And suddenly, James is no longer the heel, to use the pro wrestling nomenclature, but the face, both again speaking wrestling but also tapping into what he means to the NBA. James has long been the face of the NBA, but his four years in Miami divided the NBA fan base, to say the least, among those who understood why he left Miami, to win a championship with fellow superstars Dwayne Wade and Chris Bosh, and those who felt he copped out on building a winner around him in Cleveland.

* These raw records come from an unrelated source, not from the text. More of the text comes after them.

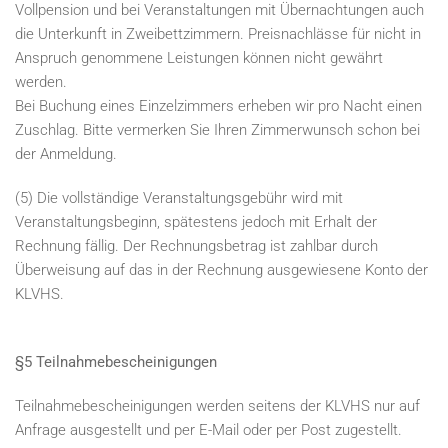
Vollpension und bei Veranstaltungen mit Übernachtungen auch
die Unterkunft in Zweibettzimmern. Preisnachlässe für nicht in
Anspruch genommene Leistungen können nicht gewährt
werden.
Bei Buchung eines Einzelzimmers erheben wir pro Nacht einen
Zuschlag. Bitte vermerken Sie Ihren Zimmerwunsch schon bei
der Anmeldung.
(5) Die vollständige Veranstaltungsgebühr wird mit
Veranstaltungsbeginn, spätestens jedoch mit Erhalt der
Rechnung fällig. Der Rechnungsbetrag ist zahlbar durch
Überweisung auf das in der Rechnung ausgewiesene Konto der
KLVHS.
§5 Teilnahmebescheinigungen
Teilnahmebescheinigungen werden seitens der KLVHS nur auf
Anfrage ausgestellt und per E-Mail oder per Post zugestellt.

That debate is over. LBJ is back in Cleveland, ostensibly to finish out his career, and the 2014 Cavaliers are that much better than the 2010 Cavs that he left behind. Kyrie Irving, a former #1 draft pick and the 2014 NBA All-Star Game MVP, just re-upped with Cleveland, and the Cavs were able to pick up Andrew Wiggins with the first pick in the 2014 NBA Draft.

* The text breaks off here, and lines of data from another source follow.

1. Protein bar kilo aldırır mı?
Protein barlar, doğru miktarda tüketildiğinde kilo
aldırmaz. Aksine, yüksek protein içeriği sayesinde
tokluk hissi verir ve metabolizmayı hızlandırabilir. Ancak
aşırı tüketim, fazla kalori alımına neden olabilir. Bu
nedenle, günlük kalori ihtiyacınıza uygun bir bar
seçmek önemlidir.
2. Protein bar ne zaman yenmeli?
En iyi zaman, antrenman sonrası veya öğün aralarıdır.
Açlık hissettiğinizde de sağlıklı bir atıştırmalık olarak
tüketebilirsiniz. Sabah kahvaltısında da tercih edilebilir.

So you might not have Wade and Bosh in their primes, like James had around him when he moved to Miami in 2010, but you have an elite NBA point guard, something that Miami never had in the James era, in Irving, and you have a possible future Wade in the rookie Wiggins.

And honestly, when you look at the situations in Cleveland and Miami, the 2014 Cavaliers are more like the 2010 Heat than the 2014 Heat, easily. Wade is a shadow of his former elite self, at best a good NBA player, maybe even dipping into average-player status as his age and history of injuries has been catching up to him the past couple of years. And Bosh was also the third wheel to the Big Three, reduced to being a stretch four capable of knocking down the open three on kickouts from James and Wade drives, but not much else.

So this is a good move for James, who returns to Cleveland knowing what it takes to win an NBA title, something he didn’t know four years ago. It’s a great move for the NBA, for one, because James instantly loses his detractors among the general NBA fan base, and because even the Miami fans who would be upset can realize that, hey, he’s returning home, and also, you know, we still have South Beach.

Also great for the NBA is that now that James has signed, and is moving on, the rest of the pieces in the 2014 free-agent market can start to move themselves around the chessboard. What happens to Carmelo? What about Kevin Love (not a free agent until 2015, but likely to move entering the final year of his contract, and his expressed desire to leave Minnesota)? What will Miami do, does Bosh go to Houston, what happens to the balance of power in the East, in the West …

Final way it’s great for the NBA: it’s mid-summer, and the NBA is on our minds. That in itself is good for the NBA, which can tend to fade back into the recesses of the public consciousness even during its exceedingly long season.